The tile is almost complete; the final step is to correct the lengths of the strands. Switch to the select tool and drag the ends of the strands to change their lengths. The two strands that are complementary to a double crossover should extend 8 bases past that crossover. The other two strands should extend 5 bases past those two strands. The yellow bar can help with tasks like this; drag it to any column to see the index of that column. If extra space is required, the virtual helices can be extended in either direction by clicking on the arrows at the top right of the topmost virtual helix in the path view.

Cadnano 3.png

The tile design is now finished and ready to be used as a starting configuration for simulation after some processing. The design can be found at ${oxDNA}/EXAMPLES/CADNANO_INTERFACE/TILE/tile.json.

Using Cadnano Designs as Starting Configurations for oxDNA

The script is used to generate an oxDNA configuration and topology file from a cadnano design. In addition it creates some files containing information about the origami that can be useful later for analysing its trajectory. Its usage is

python <cadnano_file> <design_type> [box_size]

The design type must be either sq or he, corresponding to either a square or honeycomb lattice - typically a 2D origami is on a square lattice, while a 3D origami is on a honeycomb lattice. The box size option allows the user to specify a simulation box size different to the default value of two times (in linear dimension) the largest dimension of the cadnano design.

When the configuration and topology files are first created, they cannot be used in an ordinary oxDNA simulation until they have been relaxed. This is achieved using an oxDNA MD simulation with a very low temperature and a very strongly coupled thermostat. An example input file for this simulation is found at ${oxDNA}/EXAMPLES/CADNANO_INTERFACE/input_relax. The process is very fast as the simulation need only run for around 100 steps.

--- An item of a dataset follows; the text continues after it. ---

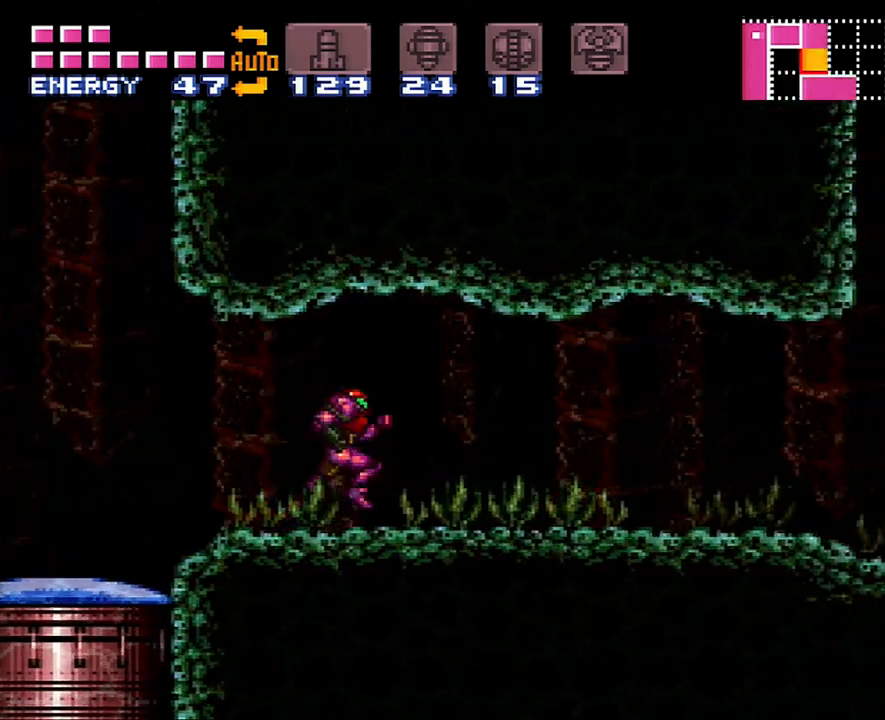
{"buttons": ["A", "DPAD_RIGHT"], "events": []}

For the tile discussed above, the configuration files before and after relaxation, as well as the topology file, can be found in ${oxDNA}/EXAMPLES/CADNANO_INTERFACE/TILE/.

Designs with forced crossovers

Forced crossovers, that is crossovers made by the pencil tool instead of using the default cadnano default positions, will probably create a structure that cannot be relaxed using the input_relax method detailed in the previous section. There is now a way to relax these structures too, by using an alternative interaction_type with a custom interaction term between neighbours on a strand. An example and more detailed description are provided in the ${oxDNA}/EXAMPLES/RELAX_INITIAL_CONFIGURATION/ directory.

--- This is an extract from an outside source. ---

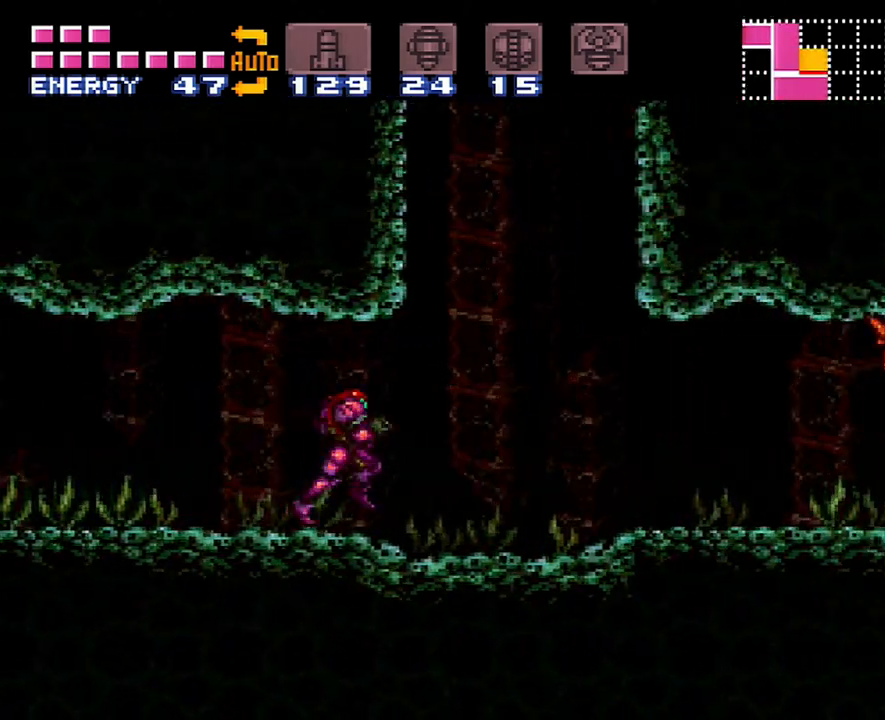
{"buttons": ["A", "DPAD_DOWN", "DPAD_RIGHT"], "events": [[500, "DPAD_DOWN", "down"]]}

Updated relaxation procedure

The latest recommended approach to relaxing origamis and other structures can be found in the ${oxDNA}/EXAMPLES/NEW_RELAX_PROCEDURE/ directory.

Choosing the sequence

By default, a scaffold strand with a random sequence is generated. It is possible to set the sequence instead. The script looks for a file containing the sequence called "caca.sqs". That file should contain a letter (A,T,G,C or R for random) designating the sequence of the scaffold strand, for every pair of squares (which denote a base pair) in the cadnano design. This includes squares that do not contain a strand. So the sequence file should be an M by N grid of letters where M is the length of the helices and N is the number of helices in the cadnano design (including entirely unoccupied rows). Note that there is no need to include skips in the sequence file.

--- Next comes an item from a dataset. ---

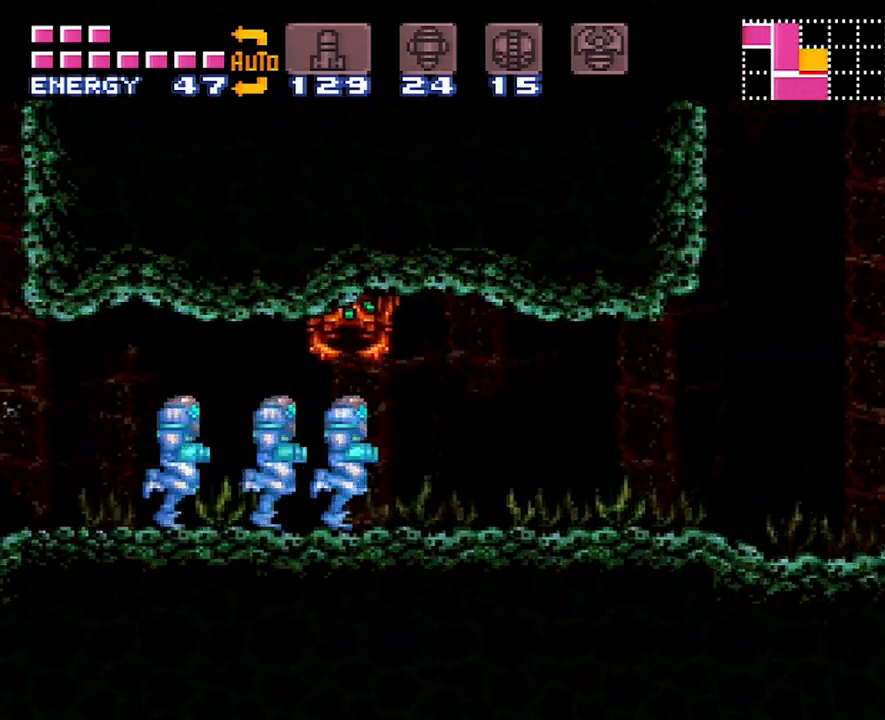
{"buttons": [], "events": [[183, "DPAD_DOWN", "up"], [400, "A", "up"], [483, "DPAD_RIGHT", "up"]]}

For very large cadnano designs, or for designs of small origamis but with very long unused sections of virtual double helices, the script requires a very large amount of memory which may cause problems.
Note that relaxing structures can sometimes be tricky and the difficulty varies depending on the design. It may be necessary to use some trial and error experimentation. As well as changing parameters, options include modifying the cadnano file, and using external forces to guide the origami towards the correct structure.
If the converted structure has topological entanglements of the strands, these are unlikely to be resolved by the relaxation process, because the oxDNA excluded volume interactions prevents strands passing through each other.